[[ PASSAGE PROVIDED, beginning ]]
World map showing the medal achievements of each country during the 1968 Summer Olympics
 Legend:

 represents countries that won at least one gold medal.

 represents countries that won at least one silver medal but no gold medals.

 represents countries that won at least one bronze medal (no gold or silver).

 represents participating countries that did not win medals.

 represents entities that did not participate at the 1968 Summer Olympics.

The 1968 Summer Olympics, officially known as the Games of the XIX Olympiad, were an international multi-sport event held in Mexico City, from 12 to 27 October. A total of 5,516 athletes from 112 nations participated in 172 events in 18 sports across 24 different disciplines. These were the first games to be held in Latin America.

Overall, athletes from 44 nations received at least one medal, and 39 nations won at least one gold medal. Athletes from the United States won the most gold medals, with 45, and the most medals overall, with 107. Teams from East Germany and West Germany won their nations' first Summer Olympic medals of every color at their first Summer Olympic appearance. Teams from Kenya, Tunisia, and Venezuela won their nations' first Olympic gold medals, while athletes from Cameroon, Mongolia, and Uganda won their nations' first Olympic medals.
[[ PASSAGE PROVIDED, end ]]
Decide whether each statement agrees with the passage on the 1968 Summer Olympics, answering yes or no and quoting the words that settle it: (a) The Games took place in Mexico City from 12 to 27 October. (b) Athletes from 39 nations received at least one medal. (c) Kenya won its first Olympic gold medal at these Games. Work only from the passage on the 1968 Summer Olympics.
[[ SOURCE DATA, beginning ]]
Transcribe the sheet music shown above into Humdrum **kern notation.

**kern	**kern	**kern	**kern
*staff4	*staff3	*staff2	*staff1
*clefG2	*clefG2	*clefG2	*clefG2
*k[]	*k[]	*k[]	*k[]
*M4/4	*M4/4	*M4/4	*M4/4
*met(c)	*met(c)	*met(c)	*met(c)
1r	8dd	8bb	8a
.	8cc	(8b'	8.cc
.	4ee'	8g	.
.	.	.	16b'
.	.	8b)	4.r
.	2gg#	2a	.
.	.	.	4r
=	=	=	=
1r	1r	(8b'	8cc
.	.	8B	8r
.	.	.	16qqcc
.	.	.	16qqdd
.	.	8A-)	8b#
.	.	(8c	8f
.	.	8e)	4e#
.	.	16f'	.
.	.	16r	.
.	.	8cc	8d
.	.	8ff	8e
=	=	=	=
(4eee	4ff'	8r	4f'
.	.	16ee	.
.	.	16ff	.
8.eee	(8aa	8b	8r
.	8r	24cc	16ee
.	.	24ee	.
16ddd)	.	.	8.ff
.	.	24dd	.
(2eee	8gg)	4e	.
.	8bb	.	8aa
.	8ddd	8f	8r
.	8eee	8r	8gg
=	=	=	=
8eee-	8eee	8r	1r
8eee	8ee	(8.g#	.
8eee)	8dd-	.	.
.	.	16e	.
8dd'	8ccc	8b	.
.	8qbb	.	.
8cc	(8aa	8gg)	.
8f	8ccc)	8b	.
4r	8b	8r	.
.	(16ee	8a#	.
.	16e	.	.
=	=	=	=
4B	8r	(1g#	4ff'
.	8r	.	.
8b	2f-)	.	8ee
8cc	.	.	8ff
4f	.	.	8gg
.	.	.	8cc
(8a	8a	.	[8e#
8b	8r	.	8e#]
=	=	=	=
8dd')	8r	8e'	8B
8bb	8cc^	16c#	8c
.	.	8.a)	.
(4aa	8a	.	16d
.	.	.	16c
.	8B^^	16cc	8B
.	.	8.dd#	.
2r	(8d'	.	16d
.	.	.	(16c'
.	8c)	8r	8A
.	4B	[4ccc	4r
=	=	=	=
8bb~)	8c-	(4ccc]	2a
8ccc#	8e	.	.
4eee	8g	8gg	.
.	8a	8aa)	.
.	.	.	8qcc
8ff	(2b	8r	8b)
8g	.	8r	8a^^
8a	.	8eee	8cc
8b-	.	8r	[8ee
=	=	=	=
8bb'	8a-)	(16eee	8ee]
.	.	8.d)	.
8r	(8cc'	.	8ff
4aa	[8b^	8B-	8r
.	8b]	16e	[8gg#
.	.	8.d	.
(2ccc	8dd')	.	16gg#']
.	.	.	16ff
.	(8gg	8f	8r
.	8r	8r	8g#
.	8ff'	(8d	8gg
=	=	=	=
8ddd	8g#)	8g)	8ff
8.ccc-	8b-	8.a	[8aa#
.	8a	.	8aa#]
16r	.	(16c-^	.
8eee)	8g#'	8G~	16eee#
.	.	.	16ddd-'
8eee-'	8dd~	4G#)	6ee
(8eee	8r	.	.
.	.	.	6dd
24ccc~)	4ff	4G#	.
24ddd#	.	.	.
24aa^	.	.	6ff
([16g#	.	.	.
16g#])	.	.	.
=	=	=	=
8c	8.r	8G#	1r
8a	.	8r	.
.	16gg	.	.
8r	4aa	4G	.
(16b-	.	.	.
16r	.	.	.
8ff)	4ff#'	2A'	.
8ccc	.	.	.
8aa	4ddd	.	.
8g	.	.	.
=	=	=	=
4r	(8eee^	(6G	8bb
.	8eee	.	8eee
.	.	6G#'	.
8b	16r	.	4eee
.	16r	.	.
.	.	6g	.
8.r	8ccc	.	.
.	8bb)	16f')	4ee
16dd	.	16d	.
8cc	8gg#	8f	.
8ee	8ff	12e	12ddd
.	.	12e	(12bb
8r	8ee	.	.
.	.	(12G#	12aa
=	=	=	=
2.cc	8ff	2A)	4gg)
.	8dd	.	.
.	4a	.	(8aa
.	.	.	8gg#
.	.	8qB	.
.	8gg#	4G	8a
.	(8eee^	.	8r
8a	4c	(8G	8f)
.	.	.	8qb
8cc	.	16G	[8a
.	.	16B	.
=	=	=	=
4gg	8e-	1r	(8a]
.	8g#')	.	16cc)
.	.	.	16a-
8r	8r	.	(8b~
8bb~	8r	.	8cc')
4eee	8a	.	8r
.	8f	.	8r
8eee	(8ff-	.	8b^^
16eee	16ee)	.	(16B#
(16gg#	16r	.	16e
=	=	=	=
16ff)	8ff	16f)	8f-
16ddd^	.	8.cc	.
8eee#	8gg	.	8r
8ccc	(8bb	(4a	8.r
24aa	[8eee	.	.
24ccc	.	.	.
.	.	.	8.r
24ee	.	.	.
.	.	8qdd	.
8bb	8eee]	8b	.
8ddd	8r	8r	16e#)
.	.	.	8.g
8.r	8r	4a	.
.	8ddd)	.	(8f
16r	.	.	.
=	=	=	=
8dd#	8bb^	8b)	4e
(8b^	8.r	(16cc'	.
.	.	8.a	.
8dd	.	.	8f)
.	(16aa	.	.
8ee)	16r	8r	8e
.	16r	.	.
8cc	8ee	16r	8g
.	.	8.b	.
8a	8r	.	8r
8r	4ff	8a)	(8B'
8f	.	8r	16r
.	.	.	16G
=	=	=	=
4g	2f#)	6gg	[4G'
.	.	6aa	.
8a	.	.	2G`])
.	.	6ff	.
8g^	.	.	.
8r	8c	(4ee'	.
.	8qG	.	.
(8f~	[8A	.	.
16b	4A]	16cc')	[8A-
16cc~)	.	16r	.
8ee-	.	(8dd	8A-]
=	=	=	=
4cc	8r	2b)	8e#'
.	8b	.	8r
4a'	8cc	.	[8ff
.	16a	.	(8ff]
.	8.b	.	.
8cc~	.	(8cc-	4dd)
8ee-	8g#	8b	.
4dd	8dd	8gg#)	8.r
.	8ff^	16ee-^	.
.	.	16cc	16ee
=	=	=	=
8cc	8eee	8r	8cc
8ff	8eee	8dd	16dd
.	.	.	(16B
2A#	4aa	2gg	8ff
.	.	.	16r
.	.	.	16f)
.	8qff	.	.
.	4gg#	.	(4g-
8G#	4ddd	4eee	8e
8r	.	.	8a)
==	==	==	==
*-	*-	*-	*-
[[ SOURCE DATA, end ]]
RESULT OF THIS EXERCISE
(a) Yes: "held in Mexico City, from 12 to 27 October"
(b) No: "athletes from 44 nations received at least one medal"
(c) Yes: "Teams from Kenya, Tunisia, and Venezuela won their nations' first Olympic gold medals"